## FRAGMENTO DEL DOCUMENTO
┌──

Machacada
En este país, en el que hijas e hijos de la clase obrera ya han ido en muchos casos a la universidad, volvemos a arengar la muerte de la inteligencia
El análisis político es muy sofisticado para medir la zafiedad del transfuguismo en Murcia o la grosería de una presidenta madrileña que llega a serlo por maniobras de despacho de las que después abomina —ella es pura— para convocar elecciones. Mediocridad y mentira no merecen un fino análisis: la presidenta dice que hay más violencia contra hombres que contra mujeres. A la porra el machismo sistémico, el vertiginoso ascenso del paro femenino, las asesinadas. Temo que, para la presidenta, si tú no quieres, a ti no te pega ni Dios: vivimos en el imperio de la igualdad de oportunidades siempre y cuando el socialcomunismo —¡zotal!— no nos venga a jorobar el chiringuito de los emprendedores filántropos y el desmantelamiento de lo público. Ayuso es sensible al adoctrinamiento en la escuela: por eso, en Madrid permiten dar charlas a Ortega Smith, pero no a Irene Montero. Usted tiene libertad para ir al Hospital MacGyver: se lo puede pagar porque ha sido una persona buena y trabajadora —no por ello ajena a diversiones y cubatas—, y no una zarrapastrosa migrante monolingüe de Pan Bendito a la que su jefe achucha porque se deja. La libertad es hacer lo que a una le sale de los ovarios como Carmencita Martínez-Bordiu. Nietísima. Fiesta, campechanía, transgresiones de chichinabo. Desde el privilegio. Las personas responsables que tejen redes y cuidan ejerciendo una libertad que repercute en el bien común, no somos libres, somos gilipollas. Y muermos.

└──

## DATOS EXTRAÍDOS
┌──

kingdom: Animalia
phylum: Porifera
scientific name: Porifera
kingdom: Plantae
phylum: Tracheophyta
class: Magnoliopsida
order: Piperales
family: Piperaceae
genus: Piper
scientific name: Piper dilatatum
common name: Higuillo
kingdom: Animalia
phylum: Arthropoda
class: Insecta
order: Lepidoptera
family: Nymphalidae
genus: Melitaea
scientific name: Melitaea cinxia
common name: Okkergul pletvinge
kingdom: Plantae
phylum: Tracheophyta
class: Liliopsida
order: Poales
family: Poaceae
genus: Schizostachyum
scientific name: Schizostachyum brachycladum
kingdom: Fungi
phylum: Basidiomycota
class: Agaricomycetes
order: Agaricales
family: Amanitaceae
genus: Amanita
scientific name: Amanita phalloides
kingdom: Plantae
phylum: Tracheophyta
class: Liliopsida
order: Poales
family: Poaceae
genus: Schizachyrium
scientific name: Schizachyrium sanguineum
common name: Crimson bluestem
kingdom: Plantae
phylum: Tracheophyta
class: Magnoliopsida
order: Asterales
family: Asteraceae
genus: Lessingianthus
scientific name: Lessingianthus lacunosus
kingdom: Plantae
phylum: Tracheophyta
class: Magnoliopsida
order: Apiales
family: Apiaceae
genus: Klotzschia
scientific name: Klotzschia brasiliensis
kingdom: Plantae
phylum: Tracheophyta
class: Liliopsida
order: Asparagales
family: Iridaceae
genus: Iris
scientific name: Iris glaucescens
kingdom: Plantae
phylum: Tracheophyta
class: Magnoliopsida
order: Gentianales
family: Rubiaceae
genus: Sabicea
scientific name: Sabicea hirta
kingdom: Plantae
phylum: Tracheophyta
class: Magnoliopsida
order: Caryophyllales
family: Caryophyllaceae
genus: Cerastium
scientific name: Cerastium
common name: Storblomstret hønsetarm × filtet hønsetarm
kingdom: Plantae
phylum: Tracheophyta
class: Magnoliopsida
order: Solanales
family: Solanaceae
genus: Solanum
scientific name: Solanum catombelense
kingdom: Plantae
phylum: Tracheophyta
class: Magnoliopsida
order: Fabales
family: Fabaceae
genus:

└──

## SOLICITUD DE TRABAJO
Por favor, resume con menos palabras el párrafo de la columna que empieza «El análisis político es muy sofisticado» sin perder sus hechos principales.

## RESPUESTA DEL EJERCICIO
El análisis político sabe medir la zafiedad del transfuguismo en Murcia o la grosería de la presidenta madrileña, que llegó al cargo por maniobras de despacho de las que luego abomina para convocar elecciones. Pero la mediocridad y la mentira no merecen tanto análisis: la presidenta afirma que hay más violencia contra hombres que contra mujeres, y deja de lado el machismo sistémico, el ascenso del paro femenino y las asesinadas. Para ella rige la igualdad de oportunidades mientras el socialcomunismo no estorbe a los emprendedores ni el desmantelamiento de lo público. Ayuso se muestra sensible al adoctrinamiento en la escuela, pero en Madrid se permiten charlas de Ortega Smith y no de Irene Montero. La libertad consiste en poder pagarse el Hospital MacGyver o en hacer lo que una quiera desde el privilegio, como Carmencita Martínez-Bordiu. En cambio, quienes tejen redes y cuidan ejerciendo una libertad que repercute en el bien común no son libres, sino gilipollas y muermos.